DATA PROVIDED:
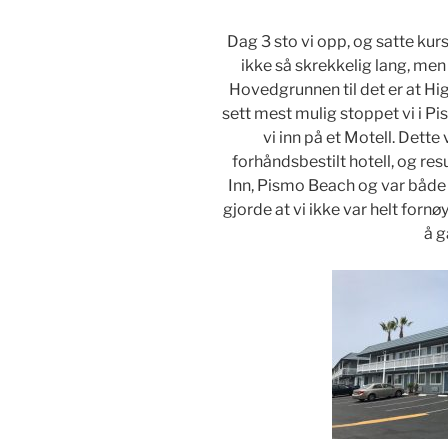
Dag 3 sto vi opp, og satte ku
ikke så skrekkelig lang, men 
Hovedgrunnen til det er at Hig
sett mest mulig stoppet vi i 
vi inn på et Motell. Dette
forhåndsbestilt hotell, og resu
Inn, Pismo Beach og var både r
gjorde at vi ikke var helt fornø
å g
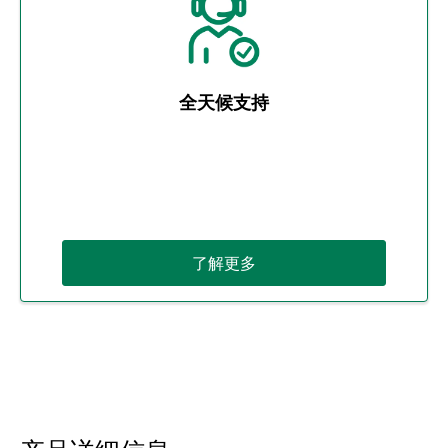
全天候支持
了解更多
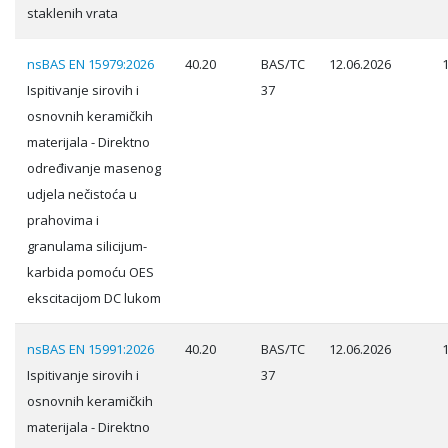
staklenih vrata
nsBAS EN 15979:2026
40.20
BAS/TC
12.06.2026
Ispitivanje sirovih i
37
osnovnih keramičkih
materijala - Direktno
određivanje masenog
udjela nečistoća u
prahovima i
granulama silicijum-
karbida pomoću OES
ekscitacijom DC lukom
nsBAS EN 15991:2026
40.20
BAS/TC
12.06.2026
Ispitivanje sirovih i
37
osnovnih keramičkih
materijala - Direktno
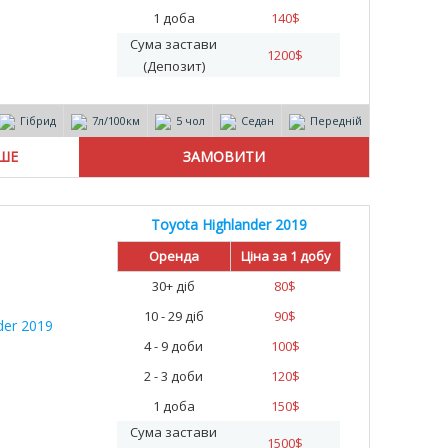
1 доба
140
$
Сума застави
1200
$
(Депозит)
Гібрид
7л/100км
5 чол
Седан
Передній
ІШЕ
Toyota Highlander 2019
%
Оренда
Ціна за 1 добу
30+ діб
80
$
10 - 29 діб
90
$
4 - 9 доби
100
$
2 - 3 доби
120
$
1 доба
150
$
Сума застави
1500
$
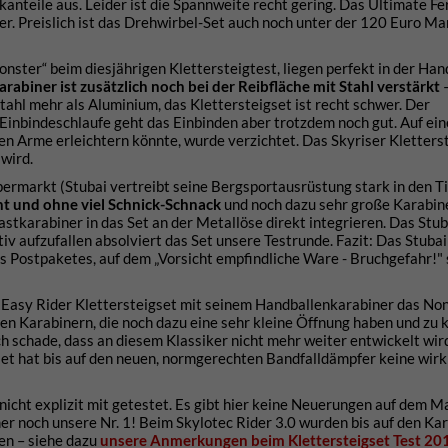
anteile aus. Leider ist die Spannweite recht gering. Das Ultimate Fer
ger. Preislich ist das Drehwirbel-Set auch noch unter der 120 Euro M
nster“ beim diesjährigen Klettersteigtest, liegen perfekt in der Han
arabiner ist zusätzlich noch bei der Reibfläche mit Stahl verstärkt
–
ahl mehr als Aluminium, das Klettersteigset ist recht schwer. Der
Einbindeschlaufe geht das Einbinden aber trotzdem noch gut. Auf ei
 Arme erleichtern könnte, wurde verzichtet. Das Skyriser Kletterst
wird.
ermarkt (Stubai vertreibt seine Bergsportausrüstung stark in den T
ht und ohne viel Schnick-Schnack
und noch dazu sehr große Karabin
astkarabiner in das Set an der Metallöse direkt integrieren. Das Stub
iv aufzufallen absolviert das Set unsere Testrunde. Fazit: Das Stubai 
s Postpaketes, auf dem „Vorsicht empfindliche Ware - Bruchgefahr!" 
 Easy Rider Klettersteigset mit seinem Handballenkarabiner das Non
nen Karabinern, die noch dazu eine sehr kleine Öffnung haben und zu 
h schade, dass an diesem Klassiker nicht mehr weiter entwickelt wir
set hat bis auf den neuen, normgerechten Bandfalldämpfer keine wirk
nicht explizit mit getestet. Es gibt hier keine Neuerungen auf dem M
er noch unsere Nr. 1! Beim Skylotec Rider 3.0 wurden bis auf den Ka
en – siehe dazu
unsere Anmerkungen beim
Klettersteigset Test 20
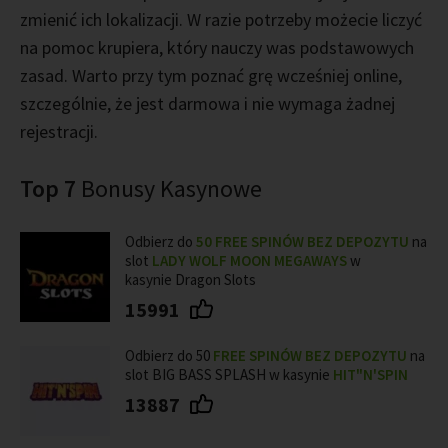
zmienić ich lokalizacji. W razie potrzeby możecie liczyć
na pomoc krupiera, który nauczy was podstawowych
zasad. Warto przy tym poznać grę wcześniej online,
szczególnie, że jest darmowa i nie wymaga żadnej
rejestracji.
Top 7
Bonusy Kasynowe
Odbierz do
50 FREE SPINÓW BEZ DEPOZYTU
na
slot
LADY WOLF MOON MEGAWAYS
w
kasynie Dragon Slots
15991
Odbierz do 50
FREE SPINÓW BEZ DEPOZYTU
na
slot BIG BASS SPLASH w kasynie
HIT"N'SPIN
13887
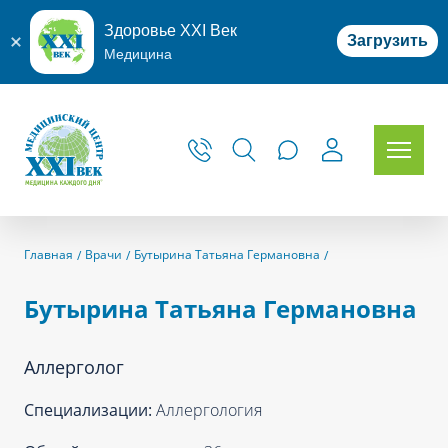
Здоровье XXI Век
Загрузить
Медицина
Главная
Врачи
Бутырина Татьяна Германовна
Бутырина Татьяна Германовна
Аллерголог
Специализации:
Аллергология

TASK DETAILS: Show each line in the records that contains the string "nsBAS". Case counts.

TASK OUTPUT:
nsBAS EN 15979:2026
nsBAS EN 15991:2026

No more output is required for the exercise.